Last week, 14 state attorney generals asked the U.S. Congress to investigate the herbal supplements industry after a probe by New York’s Attorney General Eric T. Schneiderman turned up ingredients that were not listed on labels and raised safety concerns.

In February, Schneiderman’s office had sent cease-and-desist letters to four major retailers—GNC, Target, Walmart and Walgreens— which each sell their own brands of herbal supplements. The letters ordered them to pull the products from the shelves, after an investigation by his office found that at least 79 percent of the products tested from those stores contained none of the plants listed on the products’ labels.

Last week, his office reached an agreement with GNC, for the manufacturer to use stricter testing standards on its products.

Josh Bloom, Director of Chemical and Pharmaceutical Science at the American Council on Science and Health, says in the news release, “although this agreement is certainly an improvement from the standards that have been in place, and Attorney General Schneiderman should be applauded for his work in this area, this is only the first step. Congress has stripped the FDA of the ability to approve or reject these products, which are essentially unregulated drugs.”

In a radio interview on The Brian Lehrer Show, Schneiderman said that over-the-counter and prescriptions drugs are far more regulated than herbal supplements, and the lack of regulation of supplements has led to a proliferation of bad products.

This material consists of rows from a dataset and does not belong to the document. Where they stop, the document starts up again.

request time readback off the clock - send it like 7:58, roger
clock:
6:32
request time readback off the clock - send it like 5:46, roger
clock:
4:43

New York’s chief law officer is not the only one looking into the misleading claims that some of these manufacturers make.

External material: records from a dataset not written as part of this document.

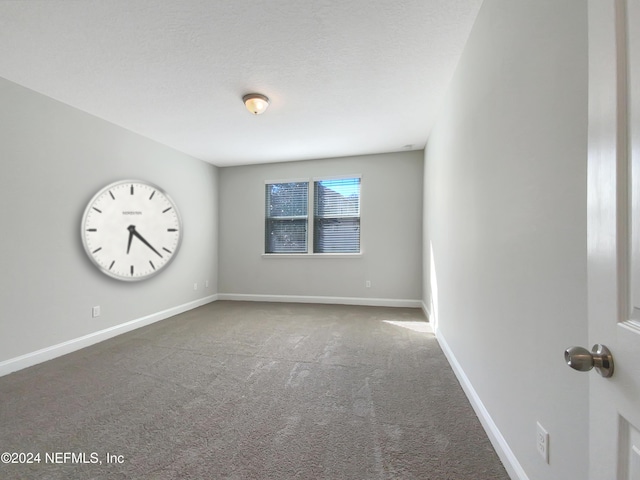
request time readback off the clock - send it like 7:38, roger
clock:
6:22
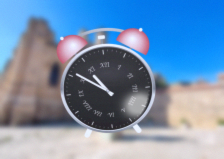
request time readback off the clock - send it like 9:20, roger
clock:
10:51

The Food and Drug Administration (FDA) also conducted its own probe finding weight-loss herbal supplements containing sibutramine—a key ingredient in a prescription drug that was removed from U.S. markets five years ago because it is known to contribute to heart problems and strokes.

It also found some sexual performance and weight loss herbal supplements with a key ingredient from the prescription drug Viagra, which the agency says shouldn’t be dispensed without medical supervision.

Last week’s joint letter was addressed to Kansas Senator Jerry Moran, chair of the subcommittee of consumer protection and product safety, and Pennsylvania Representative Joe Pitts, chair of the subcommittee on health. It cites the New York probe and other research showing high levels of lead, mercury and arsenic in certain supplements.

However, associations representing supplement manufacturers argue that more regulation isn’t needed.

Steve Mister, president of the Council for Responsible Nutrition, a supplements industry group, responded to the New York attorney general’s investigation by saying it was discredited. “It is unfortunate that the New York State Attorney General has spearheaded a request for Congress to spend taxpayers’ money to ‘launch a comprehensive congressional inquiry into the herbal supplements industry’ when the industry is already amply regulated on a federal level by FDA and FTC,” reported Capital New York.